Hugh Smith
Mary
(Bef 1632-)
Caleb Burbank
(1646-1690)
Martha Smith
(1648-)
Samuel Burbank
(1684-Cir 1747)

 

Family Links

Spouses/Children:
1. Lydia Bartlett

Samuel Burbank

  • Born: 15 Jul 1684, Rowley, Essex County, Massachusetts
  • Marriage (1): Lydia Bartlett circa 1708 in Byfield, MA
  • Died: Cir 1747 about age 63

  General Notes:

research of Ronald Colby

Research of John Burbank <jbrbnk@wcvt.com> via e-mail May 2006:
He lived for several years in Haverhill MA then moved to Hopkinton NH (formerly "Number 5"). In his will he states he was "of Number 5 so-called." Because he was captured by Indians and in a Quebec prison, he made a will in March 1747 in which he mentions his wife, sons Samuel, Caleb and Jonathan, and daughters Mehitable, Mary, and Sarah.
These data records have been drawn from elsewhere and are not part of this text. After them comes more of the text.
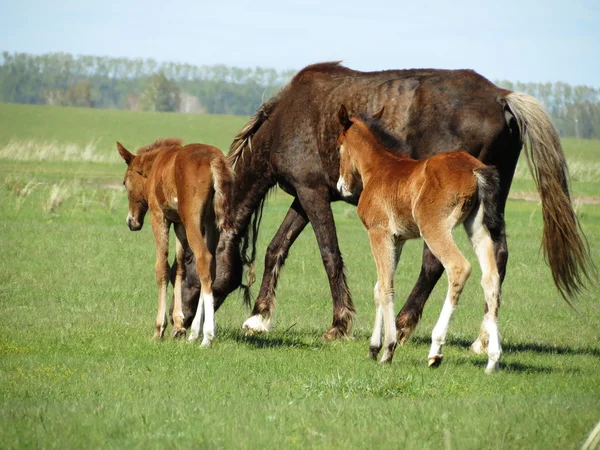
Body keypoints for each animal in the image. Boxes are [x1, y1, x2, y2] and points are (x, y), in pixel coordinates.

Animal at [116, 139, 233, 346]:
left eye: (124, 182)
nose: (131, 222)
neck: (156, 166)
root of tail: (214, 160)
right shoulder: (178, 224)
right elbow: (179, 268)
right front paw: (179, 326)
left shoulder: (159, 216)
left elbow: (162, 268)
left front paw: (159, 329)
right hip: (211, 223)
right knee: (210, 267)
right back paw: (195, 332)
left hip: (192, 221)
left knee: (203, 259)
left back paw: (207, 336)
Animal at [179, 61, 596, 346]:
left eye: (187, 264)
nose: (180, 323)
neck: (287, 119)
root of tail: (501, 97)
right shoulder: (304, 195)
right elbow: (275, 248)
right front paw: (259, 318)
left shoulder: (312, 194)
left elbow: (329, 254)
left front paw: (338, 324)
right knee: (498, 254)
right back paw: (482, 337)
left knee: (435, 261)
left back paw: (407, 324)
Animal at [338, 107, 506, 374]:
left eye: (338, 146)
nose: (341, 187)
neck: (377, 170)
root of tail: (475, 170)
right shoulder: (397, 240)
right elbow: (378, 286)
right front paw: (373, 347)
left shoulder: (378, 233)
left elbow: (386, 287)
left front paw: (388, 350)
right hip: (477, 227)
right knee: (491, 277)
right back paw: (493, 359)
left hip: (434, 228)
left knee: (458, 268)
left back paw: (435, 350)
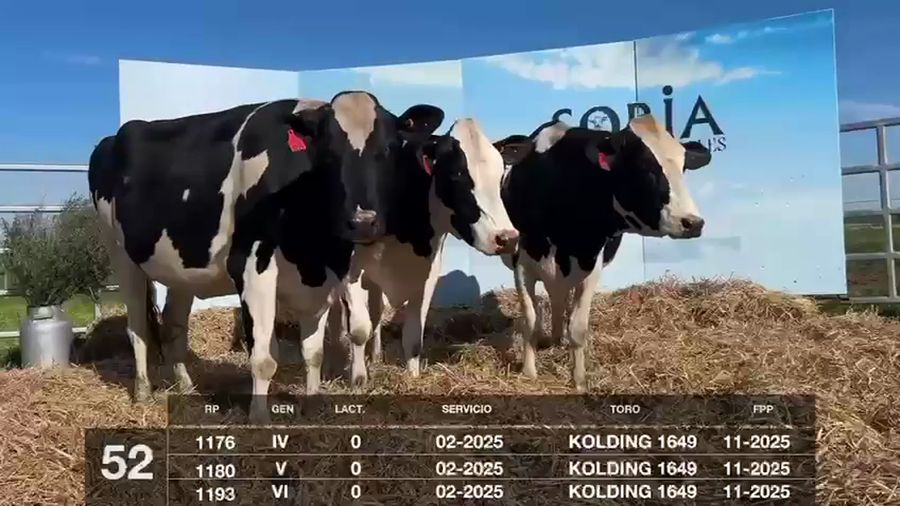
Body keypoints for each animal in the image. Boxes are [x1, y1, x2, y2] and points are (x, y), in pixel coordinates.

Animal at [88, 91, 444, 422]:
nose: (363, 221)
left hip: (183, 269)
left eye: (389, 150)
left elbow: (313, 351)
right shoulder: (252, 267)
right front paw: (259, 418)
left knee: (173, 324)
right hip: (120, 255)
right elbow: (263, 358)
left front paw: (313, 403)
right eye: (329, 154)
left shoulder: (327, 276)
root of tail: (113, 138)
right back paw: (143, 392)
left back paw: (186, 388)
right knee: (138, 328)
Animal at [325, 118, 520, 385]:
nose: (508, 238)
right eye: (456, 174)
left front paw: (412, 377)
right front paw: (358, 381)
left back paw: (374, 357)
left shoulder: (428, 269)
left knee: (376, 312)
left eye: (500, 175)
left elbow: (414, 334)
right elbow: (358, 329)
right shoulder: (350, 268)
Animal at [491, 113, 712, 392]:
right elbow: (530, 321)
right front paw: (529, 374)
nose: (693, 223)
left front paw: (578, 381)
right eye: (644, 168)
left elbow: (577, 328)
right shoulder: (522, 265)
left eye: (683, 168)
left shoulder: (590, 266)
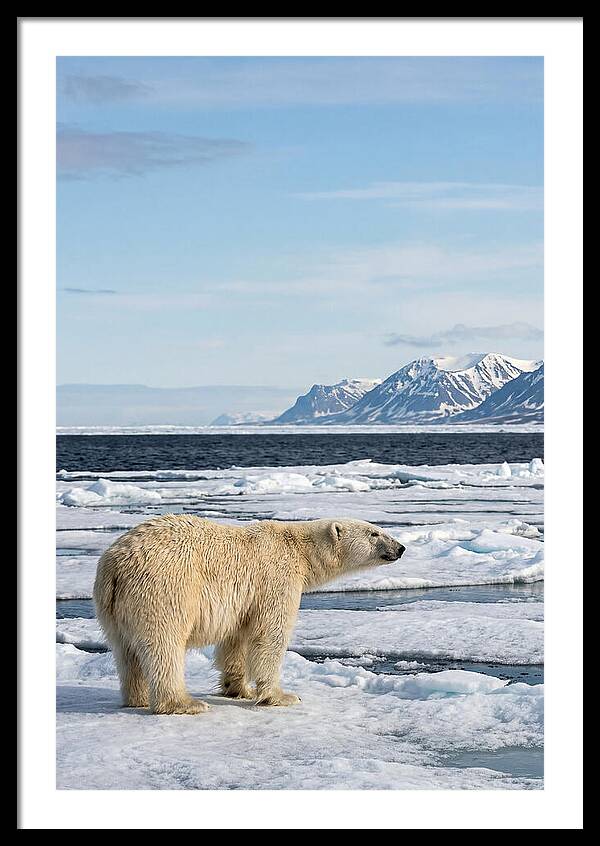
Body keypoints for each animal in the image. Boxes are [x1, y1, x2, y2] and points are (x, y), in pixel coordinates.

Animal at [93, 515, 405, 715]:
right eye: (375, 533)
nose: (401, 548)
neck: (299, 550)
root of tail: (115, 565)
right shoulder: (276, 578)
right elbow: (270, 635)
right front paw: (282, 696)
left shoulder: (245, 600)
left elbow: (236, 639)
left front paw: (238, 689)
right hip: (164, 589)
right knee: (164, 645)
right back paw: (184, 703)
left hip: (111, 607)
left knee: (125, 651)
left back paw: (137, 698)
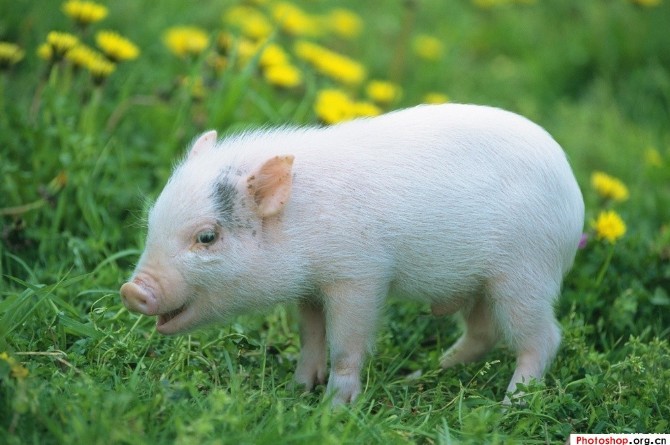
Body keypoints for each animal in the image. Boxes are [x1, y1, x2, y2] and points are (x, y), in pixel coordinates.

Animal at [120, 104, 584, 405]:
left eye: (207, 237)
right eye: (153, 222)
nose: (131, 291)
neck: (300, 223)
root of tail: (573, 196)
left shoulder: (359, 275)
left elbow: (346, 343)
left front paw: (334, 407)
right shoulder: (309, 286)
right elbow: (311, 335)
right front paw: (298, 389)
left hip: (526, 272)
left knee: (543, 337)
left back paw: (511, 404)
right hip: (481, 283)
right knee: (483, 332)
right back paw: (428, 372)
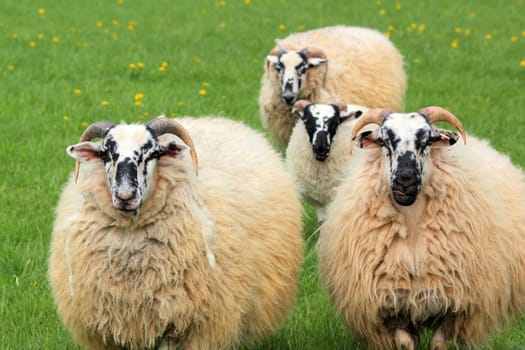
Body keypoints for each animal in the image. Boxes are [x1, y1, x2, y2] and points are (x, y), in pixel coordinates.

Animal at [50, 115, 302, 350]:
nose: (125, 196)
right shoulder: (115, 327)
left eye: (153, 153)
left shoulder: (178, 323)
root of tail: (214, 119)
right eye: (105, 154)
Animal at [318, 106, 524, 350]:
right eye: (384, 141)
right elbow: (406, 344)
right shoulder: (390, 307)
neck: (413, 231)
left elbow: (438, 344)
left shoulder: (455, 306)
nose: (405, 180)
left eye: (427, 140)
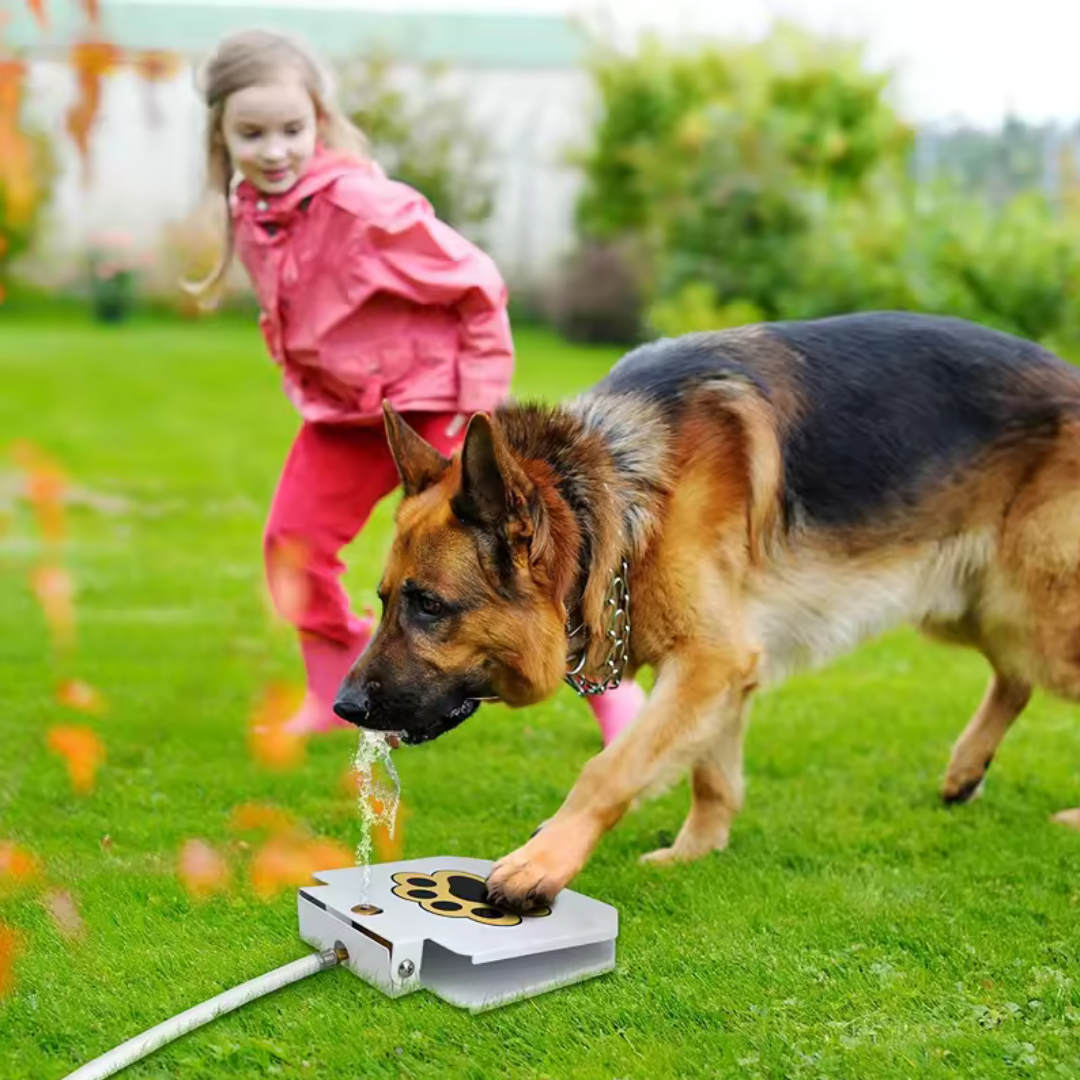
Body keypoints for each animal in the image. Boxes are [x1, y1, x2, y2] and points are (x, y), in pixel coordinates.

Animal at [332, 313, 1080, 911]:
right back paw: (966, 769)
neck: (619, 492)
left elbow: (612, 767)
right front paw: (696, 852)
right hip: (973, 607)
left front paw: (542, 862)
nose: (344, 707)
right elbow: (710, 773)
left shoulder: (712, 660)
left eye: (430, 606)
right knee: (1014, 678)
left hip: (1033, 612)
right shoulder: (721, 671)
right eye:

He gave his land to Jonathan which was to return to Caleb if Jonathan "should not live to return home again." Jonathan had also been captured in the Indian raid. The History of Penacook, NH lists Samuel on the petition for the incorporation of the town in 1721, it being a petition from inhabitants of Essex County MA. He is also listed as a charter member of the First Church of Rumford (Concord NH) and Lydia joined the same year (1730); most of these original members came from Andover MA with one from Bradford MA and one from Newbury MA but Samuel's previous residence is not given. In quoting another source, Sedgley states, "It is supposed that this Samuel moved to Hopkinton."
Sedgley indicates that there are several accounts of the Indian capture and he quotes one without naming the source:
"On the early morning of Apr 22, 1746, eight persons were captured by the Indians at Woodwell's garrison, Samuel Burbank and his sons Caleb and Jonathan, among them. In the early morning, a man had gone from the garrison to the stockade, leaving the garrison door open; the Indians, who had been lurking near, entered and surprised the occupants. A soldier escaped; Mrs. Burbank, wife of Samuel Burbank, sprang into the cellar and concealed herself under a barrel which stood on its end. The Indians were of the St. Francis tribe, with headquarters near the Canada line. They intended to hold their victims for ransoms, or to sell them to the French, who held them for the same object. The captives were aroused from their beds and hurried to Canada and after a twelve days march through an almost unbroken wilderness, with only one meal a day at evening, mostly meat, of which there was a scanty supply, they arrived at their destination. Jonathan was left with an Indian family, but made his escape shortly afterwards. Caleb was left in a French family, and was released by funds that were raised at Chelmsford, Feb. 5, 1749. Jonathan, and others, making the appeal. Jonathan at that time was living at Penacook, N. H.; he afterwards became an officer in the French and Indian war and was killed by the Indians, who supposed him to be their avowed enemy."
Drake, in Indian Captives, (pp. 140, 142) states that it was Samuel Burbank who went out of the garrison in the morning and left the door unlatched; the Indians first caught him as he was caring for the animals in the barn, and from him learned of the weakness of the garrison.
Not many of his descendants have been traced out. No doubt he was the ancestor of many Burbank's now living in New Hampshire and elsewhere, as he had six sons. The births of his first four children are recorded at Haverhill, and also dates of the baptism of five of the younger children--the latter dates were probably sent in after he removed to New Hampshire. [1928 Genealogy of the Burbank Family, et. al, by George Burbank Sedgley]
d. between when will was made 23 Mar 1747 and proved 27 Jan 1748


Samuel married Lydia Bartlett, daughter of Christopher Bartlett and Sarah Weed, circa 1708 in Byfield, MA. (Lydia Bartlett was born on 19 Apr 1688 in Haverhill, Essex County, Massachusetts and died on 11 Mar 1776 in Hopkinton, Merrimack County, New Hampshire.)